Speaking at the National Dialogue on Gender-Based Violence and Femicide (GBVF) in Pretoria, where government leaders, law enforcement heads, and NGOs gathered for the launch of the SIU’s first GBVF Responder Programme, Wilkinson warned that South Africa cannot end GBV if men remain passive.

“The opposite of masculinity is passivity,” he told delegates. “Men are made to be powerful, but that power must serve others. It must protect.”

Pledge of healthy masculinity 

In a defining moment, Wilkinson asked every man in the room to rise, raise a fist, and take a pledge a symbolic commitment to rebuilding trust and restoring safety: “I’m a man. My mandate is to break cycles of abuse… I pledge to never be silent, to always take action against abuse … to be an ally, a role model, and an activist against any form of abuse.”

Wilkinson’s message ties directly to the central argument in his new book, Force for Good: The Power of Healthy Masculinity. He writes that when men are disconnected from purpose and never taught to channel their strength, they become part of the problem instead of the solution.

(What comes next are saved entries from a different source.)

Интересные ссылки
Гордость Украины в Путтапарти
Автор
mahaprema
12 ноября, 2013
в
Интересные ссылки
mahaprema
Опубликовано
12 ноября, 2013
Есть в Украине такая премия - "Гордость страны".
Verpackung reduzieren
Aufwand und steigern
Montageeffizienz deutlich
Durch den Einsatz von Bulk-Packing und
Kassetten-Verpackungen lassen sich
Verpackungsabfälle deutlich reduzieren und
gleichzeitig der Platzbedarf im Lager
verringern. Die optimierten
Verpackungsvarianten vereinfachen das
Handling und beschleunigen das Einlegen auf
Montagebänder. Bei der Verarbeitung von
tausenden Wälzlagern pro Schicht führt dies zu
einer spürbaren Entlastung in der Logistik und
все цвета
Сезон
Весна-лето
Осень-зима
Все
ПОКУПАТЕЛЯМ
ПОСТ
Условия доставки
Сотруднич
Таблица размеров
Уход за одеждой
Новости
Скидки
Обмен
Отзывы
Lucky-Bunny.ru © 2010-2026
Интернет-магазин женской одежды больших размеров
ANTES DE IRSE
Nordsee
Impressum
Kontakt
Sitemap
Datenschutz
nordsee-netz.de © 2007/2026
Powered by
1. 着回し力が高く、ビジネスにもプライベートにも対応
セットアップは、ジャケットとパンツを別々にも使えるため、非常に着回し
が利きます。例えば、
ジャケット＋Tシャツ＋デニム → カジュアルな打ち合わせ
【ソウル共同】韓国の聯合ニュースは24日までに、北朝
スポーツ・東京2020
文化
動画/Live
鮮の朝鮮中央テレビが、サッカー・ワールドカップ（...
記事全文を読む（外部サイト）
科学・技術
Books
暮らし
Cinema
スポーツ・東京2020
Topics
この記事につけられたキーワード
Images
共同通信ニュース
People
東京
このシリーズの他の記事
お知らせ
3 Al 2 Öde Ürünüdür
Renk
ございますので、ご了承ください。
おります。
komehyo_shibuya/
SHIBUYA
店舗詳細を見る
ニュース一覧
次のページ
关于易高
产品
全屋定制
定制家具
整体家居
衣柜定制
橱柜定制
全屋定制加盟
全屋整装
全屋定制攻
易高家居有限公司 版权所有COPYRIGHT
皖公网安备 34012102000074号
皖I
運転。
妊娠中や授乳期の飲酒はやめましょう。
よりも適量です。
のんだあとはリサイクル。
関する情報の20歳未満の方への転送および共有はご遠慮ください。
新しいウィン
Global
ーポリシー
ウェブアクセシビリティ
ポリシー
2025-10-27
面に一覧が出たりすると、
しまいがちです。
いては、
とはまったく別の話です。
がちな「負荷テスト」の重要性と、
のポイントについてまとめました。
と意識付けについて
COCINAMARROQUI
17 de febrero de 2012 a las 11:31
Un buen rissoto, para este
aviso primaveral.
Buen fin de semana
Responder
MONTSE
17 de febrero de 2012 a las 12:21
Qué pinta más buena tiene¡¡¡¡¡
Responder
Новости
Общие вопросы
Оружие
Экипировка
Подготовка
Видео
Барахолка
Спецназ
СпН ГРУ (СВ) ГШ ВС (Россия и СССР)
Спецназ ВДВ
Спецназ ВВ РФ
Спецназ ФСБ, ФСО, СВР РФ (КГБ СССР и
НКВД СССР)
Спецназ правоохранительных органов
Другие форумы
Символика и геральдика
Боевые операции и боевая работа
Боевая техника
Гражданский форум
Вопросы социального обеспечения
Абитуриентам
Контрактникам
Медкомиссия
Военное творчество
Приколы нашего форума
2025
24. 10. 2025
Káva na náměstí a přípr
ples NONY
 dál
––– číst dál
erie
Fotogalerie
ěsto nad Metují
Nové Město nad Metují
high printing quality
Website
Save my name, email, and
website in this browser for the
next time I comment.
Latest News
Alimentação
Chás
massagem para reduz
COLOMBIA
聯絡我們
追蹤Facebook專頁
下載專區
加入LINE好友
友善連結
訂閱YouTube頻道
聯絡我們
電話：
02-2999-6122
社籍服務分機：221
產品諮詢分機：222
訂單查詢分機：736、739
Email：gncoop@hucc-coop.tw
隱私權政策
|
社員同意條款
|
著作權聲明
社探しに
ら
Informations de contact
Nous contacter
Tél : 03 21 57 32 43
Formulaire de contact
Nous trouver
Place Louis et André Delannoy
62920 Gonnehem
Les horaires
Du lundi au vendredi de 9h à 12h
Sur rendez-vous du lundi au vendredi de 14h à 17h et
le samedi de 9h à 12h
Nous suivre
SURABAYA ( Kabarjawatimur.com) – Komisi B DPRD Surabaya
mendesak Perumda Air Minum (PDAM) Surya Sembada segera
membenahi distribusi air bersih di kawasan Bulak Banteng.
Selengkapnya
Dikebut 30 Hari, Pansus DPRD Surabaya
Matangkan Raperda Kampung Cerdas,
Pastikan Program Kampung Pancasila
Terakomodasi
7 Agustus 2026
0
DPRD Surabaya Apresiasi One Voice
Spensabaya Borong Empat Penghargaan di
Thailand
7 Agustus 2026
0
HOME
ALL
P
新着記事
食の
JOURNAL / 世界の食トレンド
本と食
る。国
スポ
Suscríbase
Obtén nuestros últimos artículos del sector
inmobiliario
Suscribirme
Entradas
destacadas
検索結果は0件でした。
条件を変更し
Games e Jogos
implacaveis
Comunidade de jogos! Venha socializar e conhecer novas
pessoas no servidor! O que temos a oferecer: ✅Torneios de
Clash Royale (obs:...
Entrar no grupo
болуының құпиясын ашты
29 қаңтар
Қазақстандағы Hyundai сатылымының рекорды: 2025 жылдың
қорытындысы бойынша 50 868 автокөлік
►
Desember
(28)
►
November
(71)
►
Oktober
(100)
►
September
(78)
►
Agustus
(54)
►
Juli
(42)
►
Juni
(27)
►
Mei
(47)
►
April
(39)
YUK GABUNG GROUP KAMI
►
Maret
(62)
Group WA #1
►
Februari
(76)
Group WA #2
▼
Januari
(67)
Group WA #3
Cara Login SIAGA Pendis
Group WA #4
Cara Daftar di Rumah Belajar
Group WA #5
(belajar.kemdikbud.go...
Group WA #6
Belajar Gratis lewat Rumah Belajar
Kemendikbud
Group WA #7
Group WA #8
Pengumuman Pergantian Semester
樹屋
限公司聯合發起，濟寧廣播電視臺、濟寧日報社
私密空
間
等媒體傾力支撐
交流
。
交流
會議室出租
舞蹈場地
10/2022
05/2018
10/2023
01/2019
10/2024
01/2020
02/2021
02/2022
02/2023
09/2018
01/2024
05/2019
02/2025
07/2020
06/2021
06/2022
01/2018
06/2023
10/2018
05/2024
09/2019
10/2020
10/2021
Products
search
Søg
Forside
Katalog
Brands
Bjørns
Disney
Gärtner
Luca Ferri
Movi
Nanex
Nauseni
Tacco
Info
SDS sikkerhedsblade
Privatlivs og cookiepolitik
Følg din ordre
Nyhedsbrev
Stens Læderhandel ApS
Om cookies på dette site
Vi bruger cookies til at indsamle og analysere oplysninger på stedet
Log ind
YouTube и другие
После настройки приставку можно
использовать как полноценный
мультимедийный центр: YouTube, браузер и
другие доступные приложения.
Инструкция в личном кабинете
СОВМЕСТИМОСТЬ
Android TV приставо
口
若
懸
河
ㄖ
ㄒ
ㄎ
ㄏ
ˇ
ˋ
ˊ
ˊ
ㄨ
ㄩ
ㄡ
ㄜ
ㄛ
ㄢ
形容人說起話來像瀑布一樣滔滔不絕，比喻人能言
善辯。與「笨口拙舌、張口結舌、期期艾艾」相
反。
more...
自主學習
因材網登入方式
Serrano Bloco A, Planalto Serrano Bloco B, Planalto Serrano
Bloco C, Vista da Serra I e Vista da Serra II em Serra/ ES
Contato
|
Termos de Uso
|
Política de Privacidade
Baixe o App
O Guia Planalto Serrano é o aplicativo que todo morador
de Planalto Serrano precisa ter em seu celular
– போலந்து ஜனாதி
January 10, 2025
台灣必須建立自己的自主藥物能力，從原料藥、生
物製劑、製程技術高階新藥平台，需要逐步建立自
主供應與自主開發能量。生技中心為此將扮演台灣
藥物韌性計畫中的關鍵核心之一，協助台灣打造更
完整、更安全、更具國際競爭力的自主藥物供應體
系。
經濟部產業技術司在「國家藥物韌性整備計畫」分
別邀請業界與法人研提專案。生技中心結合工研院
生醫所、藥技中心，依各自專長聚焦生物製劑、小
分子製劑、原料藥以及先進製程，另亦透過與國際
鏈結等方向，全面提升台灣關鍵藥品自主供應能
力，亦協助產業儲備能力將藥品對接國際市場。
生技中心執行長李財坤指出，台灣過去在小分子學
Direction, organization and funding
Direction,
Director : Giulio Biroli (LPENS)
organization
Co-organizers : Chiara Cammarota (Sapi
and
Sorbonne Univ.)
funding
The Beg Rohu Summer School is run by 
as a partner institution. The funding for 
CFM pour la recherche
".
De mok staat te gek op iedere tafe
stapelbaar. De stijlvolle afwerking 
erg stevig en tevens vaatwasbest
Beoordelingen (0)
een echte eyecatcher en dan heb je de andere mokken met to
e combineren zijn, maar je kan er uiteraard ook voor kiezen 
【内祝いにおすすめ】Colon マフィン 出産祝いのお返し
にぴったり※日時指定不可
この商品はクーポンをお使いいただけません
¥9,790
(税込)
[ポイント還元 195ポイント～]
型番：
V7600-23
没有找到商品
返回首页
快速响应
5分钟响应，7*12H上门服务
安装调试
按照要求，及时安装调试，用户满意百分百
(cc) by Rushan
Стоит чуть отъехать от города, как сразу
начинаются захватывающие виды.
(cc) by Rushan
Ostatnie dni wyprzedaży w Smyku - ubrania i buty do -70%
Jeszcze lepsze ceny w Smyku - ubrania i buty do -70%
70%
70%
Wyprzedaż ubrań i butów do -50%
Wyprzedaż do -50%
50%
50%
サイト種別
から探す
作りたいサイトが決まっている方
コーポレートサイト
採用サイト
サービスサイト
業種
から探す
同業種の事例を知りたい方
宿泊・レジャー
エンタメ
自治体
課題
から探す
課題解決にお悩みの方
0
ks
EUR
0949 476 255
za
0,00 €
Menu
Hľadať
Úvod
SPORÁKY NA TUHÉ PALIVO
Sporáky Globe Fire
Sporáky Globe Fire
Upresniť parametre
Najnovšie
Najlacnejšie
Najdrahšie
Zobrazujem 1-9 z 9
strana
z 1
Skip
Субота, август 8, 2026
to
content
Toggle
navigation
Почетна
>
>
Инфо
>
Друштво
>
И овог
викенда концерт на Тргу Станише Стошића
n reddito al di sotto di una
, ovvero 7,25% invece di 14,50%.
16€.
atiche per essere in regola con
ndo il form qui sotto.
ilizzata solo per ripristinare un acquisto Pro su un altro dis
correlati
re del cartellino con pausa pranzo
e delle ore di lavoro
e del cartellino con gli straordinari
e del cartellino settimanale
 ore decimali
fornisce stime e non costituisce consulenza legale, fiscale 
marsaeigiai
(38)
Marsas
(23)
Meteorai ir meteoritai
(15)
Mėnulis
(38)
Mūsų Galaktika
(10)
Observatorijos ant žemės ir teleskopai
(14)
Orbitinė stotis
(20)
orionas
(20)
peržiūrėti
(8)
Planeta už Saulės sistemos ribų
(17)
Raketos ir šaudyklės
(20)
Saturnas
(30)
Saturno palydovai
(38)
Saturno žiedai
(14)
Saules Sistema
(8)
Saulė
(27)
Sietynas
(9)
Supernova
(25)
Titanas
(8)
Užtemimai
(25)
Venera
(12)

His warning is backed by data. A recent HSRC study linked South Africa’s rising GBV rates to a growing men’s mental health crisis, an issue often overlooked in policy debates.

“Awareness campaigns and policing are vital, but they don’t address the root cause,” Wilkinson says. “No boy is born an abuser. But an unmentored, unfathered, unhealed man becomes dangerous in all the wrong ways.”

No room for apathy 

He argues that healthy, whole men do not harm, they protect. And right now, South Africa cannot afford a generation of disconnected, apathetic men.

Wilkinson believes the rise of men committed to being a Force For Good is central to rebuilding a moral foundation in homes, communities, and the nation at large.

“When men understand that their role is to serve, not dominate, they become agents of change. Every man has a choice, to harm or to heal. And the future of this country depends on more men choosing to heal.”

Through his organisation, Father A Nation (FAN), Wilkinson has already reached more than 400,000 men and boys through mentorship and leadership programmes in schools, communities and workplaces.